**WORK INSTRUCTIONS**
Pull every line that holds the word "права" from the entries.

(Extracted records)
::::::::
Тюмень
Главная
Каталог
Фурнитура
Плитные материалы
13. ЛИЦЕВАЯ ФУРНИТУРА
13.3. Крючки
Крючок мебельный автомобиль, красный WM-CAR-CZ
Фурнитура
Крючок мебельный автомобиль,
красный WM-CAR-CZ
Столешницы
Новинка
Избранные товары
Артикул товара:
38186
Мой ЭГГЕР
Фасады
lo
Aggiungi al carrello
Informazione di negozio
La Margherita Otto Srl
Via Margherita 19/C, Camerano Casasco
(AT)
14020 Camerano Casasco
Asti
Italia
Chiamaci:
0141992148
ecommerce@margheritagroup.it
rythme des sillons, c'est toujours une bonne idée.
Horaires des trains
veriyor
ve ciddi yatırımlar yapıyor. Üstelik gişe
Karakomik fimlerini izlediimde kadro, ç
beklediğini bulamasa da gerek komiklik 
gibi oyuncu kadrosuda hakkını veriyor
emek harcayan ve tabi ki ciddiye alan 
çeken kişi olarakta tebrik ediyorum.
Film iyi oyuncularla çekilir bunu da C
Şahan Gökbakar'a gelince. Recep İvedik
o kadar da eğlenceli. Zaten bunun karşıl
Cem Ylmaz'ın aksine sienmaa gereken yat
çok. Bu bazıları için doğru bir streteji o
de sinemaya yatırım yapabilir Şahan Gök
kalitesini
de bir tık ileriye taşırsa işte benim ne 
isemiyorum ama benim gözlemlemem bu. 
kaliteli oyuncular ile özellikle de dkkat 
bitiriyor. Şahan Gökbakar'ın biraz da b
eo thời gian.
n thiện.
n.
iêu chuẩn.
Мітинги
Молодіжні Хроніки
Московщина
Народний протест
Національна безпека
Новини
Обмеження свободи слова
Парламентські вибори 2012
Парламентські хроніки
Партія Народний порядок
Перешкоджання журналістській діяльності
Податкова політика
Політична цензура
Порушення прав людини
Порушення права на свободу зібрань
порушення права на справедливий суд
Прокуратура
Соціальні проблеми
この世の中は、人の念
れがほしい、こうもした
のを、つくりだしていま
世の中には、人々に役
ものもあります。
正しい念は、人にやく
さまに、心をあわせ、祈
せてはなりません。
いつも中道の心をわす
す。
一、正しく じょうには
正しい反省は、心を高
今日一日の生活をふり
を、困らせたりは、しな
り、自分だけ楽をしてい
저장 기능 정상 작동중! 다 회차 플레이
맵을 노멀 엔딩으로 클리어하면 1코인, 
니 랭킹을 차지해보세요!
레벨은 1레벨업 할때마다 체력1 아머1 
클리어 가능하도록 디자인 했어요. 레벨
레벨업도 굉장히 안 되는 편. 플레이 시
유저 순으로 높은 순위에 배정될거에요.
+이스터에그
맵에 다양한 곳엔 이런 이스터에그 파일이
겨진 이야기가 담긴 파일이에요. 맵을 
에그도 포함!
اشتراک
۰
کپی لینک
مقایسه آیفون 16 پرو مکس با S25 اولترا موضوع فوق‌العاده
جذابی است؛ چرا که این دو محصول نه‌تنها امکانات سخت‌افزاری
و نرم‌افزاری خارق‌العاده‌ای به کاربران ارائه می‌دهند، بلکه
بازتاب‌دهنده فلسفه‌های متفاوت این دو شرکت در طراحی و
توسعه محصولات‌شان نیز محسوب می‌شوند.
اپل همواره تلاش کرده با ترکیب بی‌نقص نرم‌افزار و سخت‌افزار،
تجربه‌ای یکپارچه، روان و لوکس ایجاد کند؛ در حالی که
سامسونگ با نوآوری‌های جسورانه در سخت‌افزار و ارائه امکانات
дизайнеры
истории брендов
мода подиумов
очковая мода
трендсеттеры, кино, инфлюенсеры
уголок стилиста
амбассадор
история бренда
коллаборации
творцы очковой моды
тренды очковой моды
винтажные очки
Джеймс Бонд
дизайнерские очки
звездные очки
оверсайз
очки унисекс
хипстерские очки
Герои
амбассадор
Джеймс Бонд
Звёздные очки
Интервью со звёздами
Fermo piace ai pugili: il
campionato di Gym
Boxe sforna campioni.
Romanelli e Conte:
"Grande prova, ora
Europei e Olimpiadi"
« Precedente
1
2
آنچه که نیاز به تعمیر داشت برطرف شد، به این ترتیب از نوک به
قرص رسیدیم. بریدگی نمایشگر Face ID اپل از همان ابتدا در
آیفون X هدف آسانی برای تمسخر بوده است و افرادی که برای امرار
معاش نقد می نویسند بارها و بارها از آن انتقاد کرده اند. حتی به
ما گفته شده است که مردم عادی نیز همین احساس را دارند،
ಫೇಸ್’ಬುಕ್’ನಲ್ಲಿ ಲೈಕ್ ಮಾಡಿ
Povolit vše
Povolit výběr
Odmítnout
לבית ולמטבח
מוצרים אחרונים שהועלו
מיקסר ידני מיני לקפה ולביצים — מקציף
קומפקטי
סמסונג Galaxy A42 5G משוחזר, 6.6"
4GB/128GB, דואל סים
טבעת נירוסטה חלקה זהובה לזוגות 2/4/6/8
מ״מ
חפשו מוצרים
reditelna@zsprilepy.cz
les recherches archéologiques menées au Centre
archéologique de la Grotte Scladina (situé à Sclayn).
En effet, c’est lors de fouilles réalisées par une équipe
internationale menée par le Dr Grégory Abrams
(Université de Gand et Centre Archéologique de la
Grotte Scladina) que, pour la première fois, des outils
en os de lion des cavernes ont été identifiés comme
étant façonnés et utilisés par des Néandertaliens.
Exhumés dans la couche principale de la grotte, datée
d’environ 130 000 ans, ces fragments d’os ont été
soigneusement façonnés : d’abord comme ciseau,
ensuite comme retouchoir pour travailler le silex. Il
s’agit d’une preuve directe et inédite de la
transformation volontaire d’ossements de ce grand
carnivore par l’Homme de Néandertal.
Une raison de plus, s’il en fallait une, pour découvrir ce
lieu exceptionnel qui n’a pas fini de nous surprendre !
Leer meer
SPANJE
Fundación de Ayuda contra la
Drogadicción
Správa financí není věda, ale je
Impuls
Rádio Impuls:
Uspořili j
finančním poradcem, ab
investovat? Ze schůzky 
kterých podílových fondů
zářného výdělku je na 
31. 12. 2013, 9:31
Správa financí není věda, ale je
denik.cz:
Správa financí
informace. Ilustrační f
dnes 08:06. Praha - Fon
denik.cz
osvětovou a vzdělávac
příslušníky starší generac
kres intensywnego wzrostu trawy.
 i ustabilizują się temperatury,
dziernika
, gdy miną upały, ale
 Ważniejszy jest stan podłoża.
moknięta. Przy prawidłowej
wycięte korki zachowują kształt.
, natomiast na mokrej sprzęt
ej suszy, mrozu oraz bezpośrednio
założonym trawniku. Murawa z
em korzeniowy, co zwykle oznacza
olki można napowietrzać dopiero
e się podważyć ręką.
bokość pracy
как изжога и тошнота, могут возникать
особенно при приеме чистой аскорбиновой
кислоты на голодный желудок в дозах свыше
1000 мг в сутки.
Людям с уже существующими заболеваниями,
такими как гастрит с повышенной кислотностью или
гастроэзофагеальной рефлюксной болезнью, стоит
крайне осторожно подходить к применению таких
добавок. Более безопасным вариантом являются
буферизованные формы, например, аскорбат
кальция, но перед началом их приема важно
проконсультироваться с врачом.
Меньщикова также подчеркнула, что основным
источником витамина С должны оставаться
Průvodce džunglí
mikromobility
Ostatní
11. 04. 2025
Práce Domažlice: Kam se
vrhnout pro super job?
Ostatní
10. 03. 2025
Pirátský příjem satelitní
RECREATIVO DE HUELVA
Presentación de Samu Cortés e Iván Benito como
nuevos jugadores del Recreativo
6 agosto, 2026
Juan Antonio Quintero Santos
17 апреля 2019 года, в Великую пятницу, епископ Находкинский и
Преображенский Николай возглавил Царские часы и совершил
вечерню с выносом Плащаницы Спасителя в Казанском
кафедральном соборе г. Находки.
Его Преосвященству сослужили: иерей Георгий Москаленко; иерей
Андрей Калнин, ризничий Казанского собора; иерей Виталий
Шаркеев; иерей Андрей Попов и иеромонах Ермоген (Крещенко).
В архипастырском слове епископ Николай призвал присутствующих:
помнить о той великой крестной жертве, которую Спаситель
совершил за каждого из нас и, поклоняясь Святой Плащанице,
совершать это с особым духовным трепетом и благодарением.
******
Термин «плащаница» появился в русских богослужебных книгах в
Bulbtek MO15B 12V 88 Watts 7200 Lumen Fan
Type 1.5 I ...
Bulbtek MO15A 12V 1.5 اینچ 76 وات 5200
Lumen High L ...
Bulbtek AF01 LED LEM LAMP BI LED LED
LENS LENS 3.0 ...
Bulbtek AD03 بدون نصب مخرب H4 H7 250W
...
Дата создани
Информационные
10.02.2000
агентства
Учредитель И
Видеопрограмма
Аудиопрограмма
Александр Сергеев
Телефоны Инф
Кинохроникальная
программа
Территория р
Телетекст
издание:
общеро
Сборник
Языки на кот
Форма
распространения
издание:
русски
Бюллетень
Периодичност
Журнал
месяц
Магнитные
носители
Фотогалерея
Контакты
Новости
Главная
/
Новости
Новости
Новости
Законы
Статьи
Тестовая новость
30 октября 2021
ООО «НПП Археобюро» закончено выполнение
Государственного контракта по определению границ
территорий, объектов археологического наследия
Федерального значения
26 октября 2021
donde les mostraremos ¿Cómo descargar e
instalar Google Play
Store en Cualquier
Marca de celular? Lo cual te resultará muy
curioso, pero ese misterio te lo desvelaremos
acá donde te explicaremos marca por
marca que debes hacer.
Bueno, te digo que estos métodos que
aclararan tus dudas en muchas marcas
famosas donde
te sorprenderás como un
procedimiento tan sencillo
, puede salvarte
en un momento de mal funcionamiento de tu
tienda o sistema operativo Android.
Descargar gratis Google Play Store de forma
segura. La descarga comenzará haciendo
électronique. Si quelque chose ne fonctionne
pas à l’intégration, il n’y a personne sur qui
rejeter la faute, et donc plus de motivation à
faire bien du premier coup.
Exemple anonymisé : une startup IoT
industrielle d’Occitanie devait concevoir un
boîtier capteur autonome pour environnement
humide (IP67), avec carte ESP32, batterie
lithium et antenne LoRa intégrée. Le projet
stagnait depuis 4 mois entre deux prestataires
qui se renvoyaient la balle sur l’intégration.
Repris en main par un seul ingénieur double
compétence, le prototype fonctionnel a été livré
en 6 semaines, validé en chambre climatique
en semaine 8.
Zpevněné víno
::::::::
**FINISHED TASK**
Порушення права на свободу зібрань
порушення права на справедливий суд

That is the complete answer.